[Stored data entries]
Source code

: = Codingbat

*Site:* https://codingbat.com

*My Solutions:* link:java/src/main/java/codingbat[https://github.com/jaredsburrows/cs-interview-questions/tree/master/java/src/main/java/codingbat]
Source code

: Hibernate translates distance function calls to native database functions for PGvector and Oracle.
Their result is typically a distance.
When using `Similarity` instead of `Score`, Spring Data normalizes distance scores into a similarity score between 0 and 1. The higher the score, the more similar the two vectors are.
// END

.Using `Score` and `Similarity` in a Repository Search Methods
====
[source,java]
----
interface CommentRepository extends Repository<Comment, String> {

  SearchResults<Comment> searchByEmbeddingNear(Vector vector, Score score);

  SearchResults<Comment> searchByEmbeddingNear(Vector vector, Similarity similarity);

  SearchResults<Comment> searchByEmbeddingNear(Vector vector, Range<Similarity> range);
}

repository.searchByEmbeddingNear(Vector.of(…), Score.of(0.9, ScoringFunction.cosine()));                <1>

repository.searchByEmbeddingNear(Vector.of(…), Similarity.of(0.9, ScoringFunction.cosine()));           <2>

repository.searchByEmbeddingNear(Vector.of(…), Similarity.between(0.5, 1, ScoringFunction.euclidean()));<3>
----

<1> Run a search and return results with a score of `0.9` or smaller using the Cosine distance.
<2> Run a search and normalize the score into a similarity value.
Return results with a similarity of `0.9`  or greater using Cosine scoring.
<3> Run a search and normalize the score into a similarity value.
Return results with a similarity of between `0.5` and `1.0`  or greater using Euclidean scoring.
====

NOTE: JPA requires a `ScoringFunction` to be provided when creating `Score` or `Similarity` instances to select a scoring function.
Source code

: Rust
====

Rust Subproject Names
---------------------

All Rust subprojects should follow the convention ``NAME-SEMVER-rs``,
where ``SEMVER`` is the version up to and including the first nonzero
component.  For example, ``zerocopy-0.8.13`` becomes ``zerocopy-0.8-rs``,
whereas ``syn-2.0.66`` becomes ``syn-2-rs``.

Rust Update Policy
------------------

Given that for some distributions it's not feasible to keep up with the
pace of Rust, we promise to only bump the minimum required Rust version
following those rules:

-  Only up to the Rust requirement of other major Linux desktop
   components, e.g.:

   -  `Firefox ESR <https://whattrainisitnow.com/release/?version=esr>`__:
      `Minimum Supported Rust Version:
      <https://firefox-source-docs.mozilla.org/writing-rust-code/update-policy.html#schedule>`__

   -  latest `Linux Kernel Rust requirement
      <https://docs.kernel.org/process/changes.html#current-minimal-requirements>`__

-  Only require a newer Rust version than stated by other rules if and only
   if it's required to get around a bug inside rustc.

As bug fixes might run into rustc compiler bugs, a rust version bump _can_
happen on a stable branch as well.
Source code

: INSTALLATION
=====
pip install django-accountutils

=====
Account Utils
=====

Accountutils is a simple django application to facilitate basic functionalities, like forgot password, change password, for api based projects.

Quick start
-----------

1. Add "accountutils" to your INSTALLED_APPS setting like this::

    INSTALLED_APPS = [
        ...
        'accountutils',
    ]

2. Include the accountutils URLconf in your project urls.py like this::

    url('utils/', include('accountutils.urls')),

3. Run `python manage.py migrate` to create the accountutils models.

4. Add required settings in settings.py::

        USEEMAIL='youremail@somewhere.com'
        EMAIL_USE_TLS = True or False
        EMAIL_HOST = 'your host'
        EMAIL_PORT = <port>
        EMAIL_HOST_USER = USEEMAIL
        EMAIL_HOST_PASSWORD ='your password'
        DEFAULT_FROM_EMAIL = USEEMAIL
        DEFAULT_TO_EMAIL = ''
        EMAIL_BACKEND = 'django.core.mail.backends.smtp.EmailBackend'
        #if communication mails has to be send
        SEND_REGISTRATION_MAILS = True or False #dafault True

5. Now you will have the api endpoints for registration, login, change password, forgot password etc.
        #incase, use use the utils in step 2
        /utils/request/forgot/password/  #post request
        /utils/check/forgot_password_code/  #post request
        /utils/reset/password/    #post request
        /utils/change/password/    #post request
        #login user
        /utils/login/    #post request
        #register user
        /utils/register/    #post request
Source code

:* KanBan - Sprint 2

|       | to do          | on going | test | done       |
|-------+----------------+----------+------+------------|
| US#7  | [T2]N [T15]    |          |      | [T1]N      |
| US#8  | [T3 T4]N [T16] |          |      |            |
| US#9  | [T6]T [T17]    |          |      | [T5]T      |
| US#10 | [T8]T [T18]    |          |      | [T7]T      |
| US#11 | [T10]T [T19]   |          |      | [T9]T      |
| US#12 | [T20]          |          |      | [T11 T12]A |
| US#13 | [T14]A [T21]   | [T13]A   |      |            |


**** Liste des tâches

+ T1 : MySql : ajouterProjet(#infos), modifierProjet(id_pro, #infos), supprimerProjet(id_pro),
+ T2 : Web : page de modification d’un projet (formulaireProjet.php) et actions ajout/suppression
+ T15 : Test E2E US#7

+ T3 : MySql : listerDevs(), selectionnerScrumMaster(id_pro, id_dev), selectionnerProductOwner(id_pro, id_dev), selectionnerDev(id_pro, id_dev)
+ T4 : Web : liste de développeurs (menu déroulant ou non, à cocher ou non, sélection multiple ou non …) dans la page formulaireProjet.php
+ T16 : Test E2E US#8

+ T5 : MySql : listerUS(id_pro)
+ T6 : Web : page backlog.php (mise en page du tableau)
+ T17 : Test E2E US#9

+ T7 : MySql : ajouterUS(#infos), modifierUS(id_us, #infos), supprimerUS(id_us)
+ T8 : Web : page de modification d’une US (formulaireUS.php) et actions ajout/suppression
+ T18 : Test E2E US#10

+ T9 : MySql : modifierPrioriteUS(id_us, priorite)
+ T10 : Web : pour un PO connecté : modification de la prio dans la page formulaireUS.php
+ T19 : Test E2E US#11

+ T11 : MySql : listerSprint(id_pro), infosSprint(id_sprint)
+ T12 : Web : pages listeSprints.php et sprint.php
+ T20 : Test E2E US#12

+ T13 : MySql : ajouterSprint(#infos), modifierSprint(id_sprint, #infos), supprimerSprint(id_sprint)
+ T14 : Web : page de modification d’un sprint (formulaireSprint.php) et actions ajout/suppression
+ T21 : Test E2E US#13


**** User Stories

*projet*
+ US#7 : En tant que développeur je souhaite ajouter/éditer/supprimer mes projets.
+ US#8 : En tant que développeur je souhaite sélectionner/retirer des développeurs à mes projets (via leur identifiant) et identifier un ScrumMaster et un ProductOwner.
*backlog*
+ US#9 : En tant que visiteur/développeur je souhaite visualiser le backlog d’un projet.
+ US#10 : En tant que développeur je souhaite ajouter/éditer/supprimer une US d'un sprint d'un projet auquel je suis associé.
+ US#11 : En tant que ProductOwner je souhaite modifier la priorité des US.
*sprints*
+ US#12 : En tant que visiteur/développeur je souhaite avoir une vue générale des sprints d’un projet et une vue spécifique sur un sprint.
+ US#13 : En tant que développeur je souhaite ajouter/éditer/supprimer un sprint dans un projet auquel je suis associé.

◆ **Task directions**
Please count the lines above that contain the word "suppression", and reply with the number alone.

◆ **Your solution**
3